The increased number of return-home deals has been triggered by American regulators' heightened scrutiny and stricter audit requirements for US-listed Chinese companies amid political tensions between the countries.
KE Holdings is advised by Goldman Sachs and China International Capital.
Delhivery and eMudhra get ready for IPO.
Delhivery, an Indian logistics firm, and eMudhra, a digital signature certificate provider, are set to go public this month on the heels of life insurance and investment corporation LIC's IPO, which is expected to raise the most significant funds in an IPO, DealStreetAsia reported.
Global IPO activity has slowed down recently as the Russian invasion of Ukraine and rising interest rates spurred market volatility. After a spectacular run in 2021, India’s primary market has also been off to a slow start this year, with only three companies— Adani Wilmar, Vedant Fashions, and AGS Transact Technologies — raising $1.08bn through IPOs so far. However, it e d that IPO offerings in India will regain momentum in the second half of this year as indicated by increasing activity in secondary share sales.
Weakness in GoTo shares may not dampen Indonesia’s IPO market.
The $1.1b IPO of GoTo, an application used for ride-hailing, food delivery, and other services, could inspire more local startups to pursue a listing on the local bourse.
The apparent weakness in GoTo’s shares since their listing on April 11, will not be much of a deterrent for the IPO hopefuls. Factors such as a surge in retail participation in the stock market, VCs looking for exits, and difficulty in raising capital from the private market could help add to the positive sentiment around IPO, DelaStreetAsia reported.
INA to raise $21bn by 2024. (FS)
The Indonesia Investment Authority, an Indonesia-based sovereign wealth fund, will raise a corpus of $21.14bn by 2024, DealStreetAsia reported.

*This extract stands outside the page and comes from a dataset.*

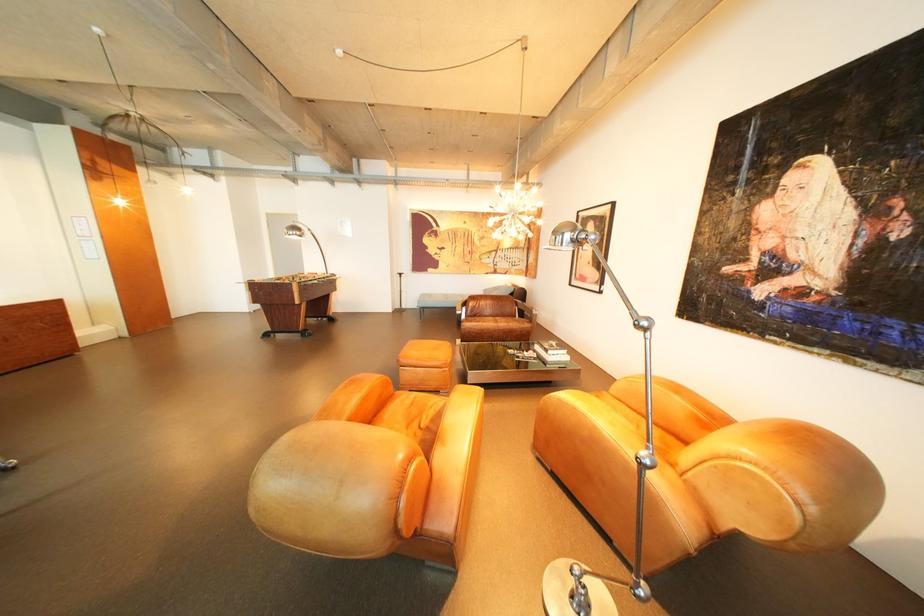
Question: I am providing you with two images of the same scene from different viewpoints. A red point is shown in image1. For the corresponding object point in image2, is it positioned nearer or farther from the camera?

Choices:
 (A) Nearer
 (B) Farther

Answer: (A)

This is a four-fold increase from the $5.2bn it had seeded by end-2021 from the Indonesian government — $2.08bn in cash and a total of $3.1bn in the form of an 8% stake in Bank Mandiri and a 3.36% stake in Bank Rakyat Indonesia, two state-owned lenders.
True North is considering raising its seventh fund. (FS)
True North, an India-based private equity firm, is on the road to raising its seventh fund as it looks to ramp up investments in the digital sector alongside traditional firms when deal activity in the country is witnessing robust action.
The firm is currently in talks with limited partners in the domestic and overseas market, DealStreetAsia reported.